┌──
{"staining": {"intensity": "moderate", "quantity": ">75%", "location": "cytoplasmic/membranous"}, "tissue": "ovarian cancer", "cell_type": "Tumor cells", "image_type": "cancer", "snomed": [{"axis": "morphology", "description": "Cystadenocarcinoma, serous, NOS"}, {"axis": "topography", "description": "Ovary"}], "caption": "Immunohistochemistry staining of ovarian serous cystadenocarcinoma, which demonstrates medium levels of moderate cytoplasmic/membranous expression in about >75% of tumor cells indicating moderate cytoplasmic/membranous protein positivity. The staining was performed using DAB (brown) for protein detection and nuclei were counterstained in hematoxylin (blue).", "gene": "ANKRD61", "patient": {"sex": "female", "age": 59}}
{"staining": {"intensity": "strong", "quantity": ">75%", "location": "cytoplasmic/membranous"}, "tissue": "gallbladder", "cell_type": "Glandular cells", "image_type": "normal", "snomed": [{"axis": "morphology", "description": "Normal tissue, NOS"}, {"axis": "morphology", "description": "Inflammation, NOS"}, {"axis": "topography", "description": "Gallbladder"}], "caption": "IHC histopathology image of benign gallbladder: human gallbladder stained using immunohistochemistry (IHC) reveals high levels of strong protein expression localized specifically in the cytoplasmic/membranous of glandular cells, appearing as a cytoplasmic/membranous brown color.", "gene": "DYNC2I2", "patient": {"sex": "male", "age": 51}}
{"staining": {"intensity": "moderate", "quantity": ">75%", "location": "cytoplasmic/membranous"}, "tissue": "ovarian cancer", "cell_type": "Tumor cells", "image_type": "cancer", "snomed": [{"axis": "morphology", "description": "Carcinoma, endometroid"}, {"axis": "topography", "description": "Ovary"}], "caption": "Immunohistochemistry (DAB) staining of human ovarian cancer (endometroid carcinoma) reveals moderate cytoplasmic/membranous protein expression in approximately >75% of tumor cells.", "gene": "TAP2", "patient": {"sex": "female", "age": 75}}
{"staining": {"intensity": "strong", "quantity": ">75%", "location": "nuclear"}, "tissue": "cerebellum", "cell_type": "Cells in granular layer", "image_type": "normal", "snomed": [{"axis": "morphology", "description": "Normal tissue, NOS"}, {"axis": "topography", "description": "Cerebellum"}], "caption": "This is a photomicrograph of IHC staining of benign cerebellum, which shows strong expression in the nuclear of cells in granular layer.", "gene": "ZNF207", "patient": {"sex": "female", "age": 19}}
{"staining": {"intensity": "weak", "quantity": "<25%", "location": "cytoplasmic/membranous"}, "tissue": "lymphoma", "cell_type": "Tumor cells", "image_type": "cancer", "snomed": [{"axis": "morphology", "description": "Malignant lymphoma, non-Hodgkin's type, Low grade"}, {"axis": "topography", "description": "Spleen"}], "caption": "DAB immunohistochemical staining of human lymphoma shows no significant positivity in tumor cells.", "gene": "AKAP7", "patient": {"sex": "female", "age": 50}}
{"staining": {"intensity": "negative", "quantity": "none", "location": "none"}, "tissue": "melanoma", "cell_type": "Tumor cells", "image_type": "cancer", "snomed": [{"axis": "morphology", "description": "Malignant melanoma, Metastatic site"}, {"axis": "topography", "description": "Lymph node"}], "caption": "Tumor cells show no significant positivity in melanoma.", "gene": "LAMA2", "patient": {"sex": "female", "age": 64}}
└──
◆ WHAT THIS TASK INVOLVES
Transcribe all of the material exactly as it appears.

◆ TASK ANSWER
{"staining": {"intensity": "moderate", "quantity": ">75%", "location": "cytoplasmic/membranous"}, "tissue": "ovarian cancer", "cell_type": "Tumor cells", "image_type": "cancer", "snomed": [{"axis": "morphology", "description": "Cystadenocarcinoma, serous, NOS"}, {"axis": "topography", "description": "Ovary"}], "caption": "Immunohistochemistry staining of ovarian serous cystadenocarcinoma, which demonstrates medium levels of moderate cytoplasmic/membranous expression in about >75% of tumor cells indicating moderate cytoplasmic/membranous protein positivity. The staining was performed using DAB (brown) for protein detection and nuclei were counterstained in hematoxylin (blue).", "gene": "ANKRD61", "patient": {"sex": "female", "age": 59}}
{"staining": {"intensity": "strong", "quantity": ">75%", "location": "cytoplasmic/membranous"}, "tissue": "gallbladder", "cell_type": "Glandular cells", "image_type": "normal", "snomed": [{"axis": "morphology", "description": "Normal tissue, NOS"}, {"axis": "morphology", "description": "Inflammation, NOS"}, {"axis": "topography", "description": "Gallbladder"}], "caption": "IHC histopathology image of benign gallbladder: human gallbladder stained using immunohistochemistry (IHC) reveals high levels of strong protein expression localized specifically in the cytoplasmic/membranous of glandular cells, appearing as a cytoplasmic/membranous brown color.", "gene": "DYNC2I2", "patient": {"sex": "male", "age": 51}}
{"staining": {"intensity": "moderate", "quantity": ">75%", "location": "cytoplasmic/membranous"}, "tissue": "ovarian cancer", "cell_type": "Tumor cells", "image_type": "cancer", "snomed": [{"axis": "morphology", "description": "Carcinoma, endometroid"}, {"axis": "topography", "description": "Ovary"}], "caption": "Immunohistochemistry (DAB) staining of human ovarian cancer (endometroid carcinoma) reveals moderate cytoplasmic/membranous protein expression in approximately >75% of tumor cells.", "gene": "TAP2", "patient": {"sex": "female", "age": 75}}
{"staining": {"intensity": "strong", "quantity": ">75%", "location": "nuclear"}, "tissue": "cerebellum", "cell_type": "Cells in granular layer", "image_type": "normal", "snomed": [{"axis": "morphology", "description": "Normal tissue, NOS"}, {"axis": "topography", "description": "Cerebellum"}], "caption": "This is a photomicrograph of IHC staining of benign cerebellum, which shows strong expression in the nuclear of cells in granular layer.", "gene": "ZNF207", "patient": {"sex": "female", "age": 19}}
{"staining": {"intensity": "weak", "quantity": "<25%", "location": "cytoplasmic/membranous"}, "tissue": "lymphoma", "cell_type": "Tumor cells", "image_type": "cancer", "snomed": [{"axis": "morphology", "description": "Malignant lymphoma, non-Hodgkin's type, Low grade"}, {"axis": "topography", "description": "Spleen"}], "caption": "DAB immunohistochemical staining of human lymphoma shows no significant positivity in tumor cells.", "gene": "AKAP7", "patient": {"sex": "female", "age": 50}}
{"staining": {"intensity": "negative", "quantity": "none", "location": "none"}, "tissue": "melanoma", "cell_type": "Tumor cells", "image_type": "cancer", "snomed": [{"axis": "morphology", "description": "Malignant melanoma, Metastatic site"}, {"axis": "topography", "description": "Lymph node"}], "caption": "Tumor cells show no significant positivity in melanoma.", "gene": "LAMA2", "patient": {"sex": "female", "age": 64}}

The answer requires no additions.